Pemekaran suatu daerah menandakan kemandirian suatu daerah. Hal ini berimplikasi pada kemampuan seluruh jajaran dalam daerah untuk bekerja sama membangun derahnya. Lebih lanjut, dalam proses pembangunan tersebut tidaklah segampang seperti membalik telapak tangan, dengan kata lain dibutuhkan suatu upaya yang berkesinambungan untuk perlahan-lahan membenahi pembangunan. Dalam proses berkesinambungan tersebut, maka peran serta dan sikap proaktif menjadi suatu kewajiban moral untuk ditanggung bersama (Sadjiarto 2000).
Terkait sikap tersebut, maka dalam tulisan ini mencoba memberi telaah bagaimana bentuk kesadaran diri untuk secara suka rela mengaplikasikan tata kelola yang tepat, sehingga proses pembangunan tidak lagi stagnan melainkan secara kontinyu terjadi perubahan ke arah yang lebih baik. Maksudnya adalah bagaimana sikap menjalankan tata kelola (governance) yang baik dijadikan jembatan dalam mewujudkan pembangunan. Hal ini berpijak pada pengalaman-pengalaman daerah lainnya yang lebih dahulu mengalami pemekaran.

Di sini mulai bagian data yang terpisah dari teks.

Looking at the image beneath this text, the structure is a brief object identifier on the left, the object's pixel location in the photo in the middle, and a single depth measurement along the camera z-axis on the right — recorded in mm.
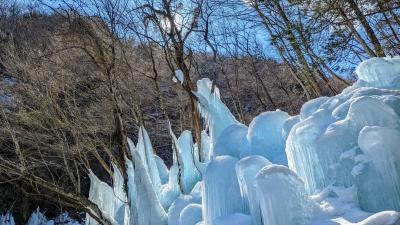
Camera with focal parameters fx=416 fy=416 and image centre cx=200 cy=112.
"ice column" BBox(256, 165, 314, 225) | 3334
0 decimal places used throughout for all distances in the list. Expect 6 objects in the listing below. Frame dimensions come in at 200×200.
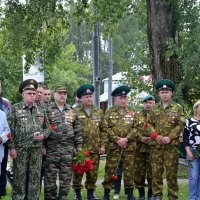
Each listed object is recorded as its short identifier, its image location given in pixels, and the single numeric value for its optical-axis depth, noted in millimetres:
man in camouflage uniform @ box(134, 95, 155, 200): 13057
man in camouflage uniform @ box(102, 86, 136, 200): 12584
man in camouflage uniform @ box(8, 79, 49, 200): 10941
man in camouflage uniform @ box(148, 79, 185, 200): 11965
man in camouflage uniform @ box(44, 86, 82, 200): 11660
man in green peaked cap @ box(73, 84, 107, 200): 12398
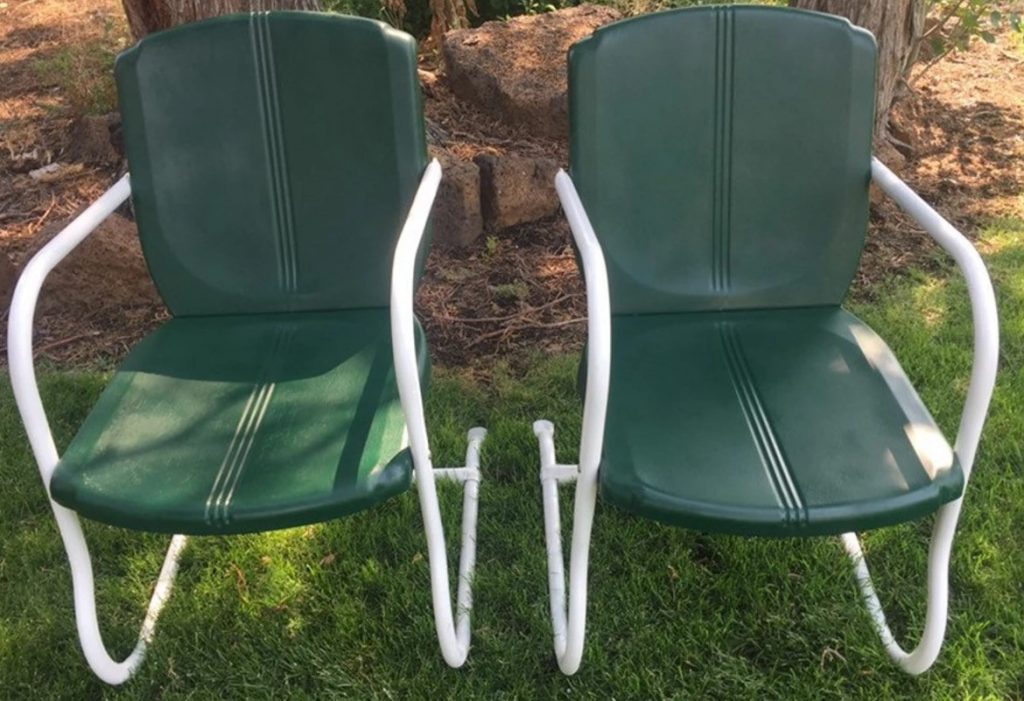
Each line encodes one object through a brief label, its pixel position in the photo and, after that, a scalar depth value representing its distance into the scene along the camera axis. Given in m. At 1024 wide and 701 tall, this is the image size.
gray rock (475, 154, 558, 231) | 3.00
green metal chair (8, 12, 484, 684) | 1.56
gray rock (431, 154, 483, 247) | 2.94
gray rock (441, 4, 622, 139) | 3.32
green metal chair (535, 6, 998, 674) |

Spesifiknya yaitu bagaimana penerapan secara normatif dari tata kelola yang baik (good governance) dikerucutkan kedalam pengelolaan administrasi hingga pembangunan di suatu wilayah secara luas. Menurut Komite Nasional Kebijakan Corporate Governance (KNKCG) bahwa tata kelola yang baik dilandasi oleh prinsip transparansi, akuntabilitas, responsibilitas, independensi, kesetaraan dan kewajaran. Sumber lain, The Asia foundation (2007) menyatakan bahwa tata kelola ekonomi daerah merupakan salah satu bagian dari fungsi pemerintah daerah dalam emnjalankan otonomi daerah. Dalam tata kelola ekonomi daerah, PEMDA menerbitkan sejumlah kebijakan perekonomian daerahnya dan menjalankannya untuk pelayanan aktivitas ekonomi di daerah yang bersangkutan.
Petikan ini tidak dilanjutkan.